[[ GIVEN DATA open ]]
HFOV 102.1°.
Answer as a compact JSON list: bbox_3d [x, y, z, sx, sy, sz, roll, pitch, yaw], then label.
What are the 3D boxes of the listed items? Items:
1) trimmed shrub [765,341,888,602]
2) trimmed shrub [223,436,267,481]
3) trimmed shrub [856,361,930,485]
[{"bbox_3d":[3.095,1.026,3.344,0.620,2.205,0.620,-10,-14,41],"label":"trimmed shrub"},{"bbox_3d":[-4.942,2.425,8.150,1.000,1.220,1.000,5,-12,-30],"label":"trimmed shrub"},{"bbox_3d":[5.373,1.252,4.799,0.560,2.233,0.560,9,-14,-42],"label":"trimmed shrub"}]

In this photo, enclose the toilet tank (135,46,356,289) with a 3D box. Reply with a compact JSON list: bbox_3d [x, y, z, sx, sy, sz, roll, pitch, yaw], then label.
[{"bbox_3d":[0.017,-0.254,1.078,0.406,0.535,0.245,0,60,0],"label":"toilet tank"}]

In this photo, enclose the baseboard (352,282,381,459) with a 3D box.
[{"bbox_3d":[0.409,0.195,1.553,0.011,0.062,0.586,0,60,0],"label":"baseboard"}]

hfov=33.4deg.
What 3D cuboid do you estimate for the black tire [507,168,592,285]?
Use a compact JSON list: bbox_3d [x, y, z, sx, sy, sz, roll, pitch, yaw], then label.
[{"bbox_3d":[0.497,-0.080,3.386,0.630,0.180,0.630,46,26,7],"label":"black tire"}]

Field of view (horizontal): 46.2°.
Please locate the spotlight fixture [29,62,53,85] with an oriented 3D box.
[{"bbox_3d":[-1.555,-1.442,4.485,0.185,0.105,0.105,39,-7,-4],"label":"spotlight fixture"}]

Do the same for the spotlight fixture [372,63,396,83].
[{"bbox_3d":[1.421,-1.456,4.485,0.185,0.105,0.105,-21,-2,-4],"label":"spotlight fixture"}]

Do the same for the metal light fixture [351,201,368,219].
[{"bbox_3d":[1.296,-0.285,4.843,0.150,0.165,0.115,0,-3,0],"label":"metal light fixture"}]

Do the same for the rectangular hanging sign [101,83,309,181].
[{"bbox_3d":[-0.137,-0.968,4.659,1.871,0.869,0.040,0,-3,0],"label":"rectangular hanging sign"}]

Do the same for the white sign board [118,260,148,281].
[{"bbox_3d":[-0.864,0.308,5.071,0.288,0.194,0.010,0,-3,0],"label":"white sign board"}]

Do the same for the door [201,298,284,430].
[[ GIVEN DATA closed ]]
WHAT YOU ARE ASKED TO DO
Write the records out once more, exactly as shown.

ANSWER SPACE
HFOV 102.1°.
Answer as a compact JSON list: bbox_3d [x, y, z, sx, sy, sz, roll, pitch, yaw], then label.
What are the 3D boxes of the listed items? Items:
1) trimmed shrub [765,341,888,602]
2) trimmed shrub [223,436,267,481]
3) trimmed shrub [856,361,930,485]
[{"bbox_3d":[3.095,1.026,3.344,0.620,2.205,0.620,-10,-14,41],"label":"trimmed shrub"},{"bbox_3d":[-4.942,2.425,8.150,1.000,1.220,1.000,5,-12,-30],"label":"trimmed shrub"},{"bbox_3d":[5.373,1.252,4.799,0.560,2.233,0.560,9,-14,-42],"label":"trimmed shrub"}]

In this photo, enclose the toilet tank (135,46,356,289) with a 3D box. Reply with a compact JSON list: bbox_3d [x, y, z, sx, sy, sz, roll, pitch, yaw], then label.
[{"bbox_3d":[0.017,-0.254,1.078,0.406,0.535,0.245,0,60,0],"label":"toilet tank"}]

In this photo, enclose the baseboard (352,282,381,459) with a 3D box.
[{"bbox_3d":[0.409,0.195,1.553,0.011,0.062,0.586,0,60,0],"label":"baseboard"}]

hfov=33.4deg.
What 3D cuboid do you estimate for the black tire [507,168,592,285]?
Use a compact JSON list: bbox_3d [x, y, z, sx, sy, sz, roll, pitch, yaw], then label.
[{"bbox_3d":[0.497,-0.080,3.386,0.630,0.180,0.630,46,26,7],"label":"black tire"}]

Field of view (horizontal): 46.2°.
Please locate the spotlight fixture [29,62,53,85] with an oriented 3D box.
[{"bbox_3d":[-1.555,-1.442,4.485,0.185,0.105,0.105,39,-7,-4],"label":"spotlight fixture"}]

Do the same for the spotlight fixture [372,63,396,83].
[{"bbox_3d":[1.421,-1.456,4.485,0.185,0.105,0.105,-21,-2,-4],"label":"spotlight fixture"}]

Do the same for the metal light fixture [351,201,368,219].
[{"bbox_3d":[1.296,-0.285,4.843,0.150,0.165,0.115,0,-3,0],"label":"metal light fixture"}]

Do the same for the rectangular hanging sign [101,83,309,181].
[{"bbox_3d":[-0.137,-0.968,4.659,1.871,0.869,0.040,0,-3,0],"label":"rectangular hanging sign"}]

Do the same for the white sign board [118,260,148,281].
[{"bbox_3d":[-0.864,0.308,5.071,0.288,0.194,0.010,0,-3,0],"label":"white sign board"}]

Do the same for the door [201,298,284,430].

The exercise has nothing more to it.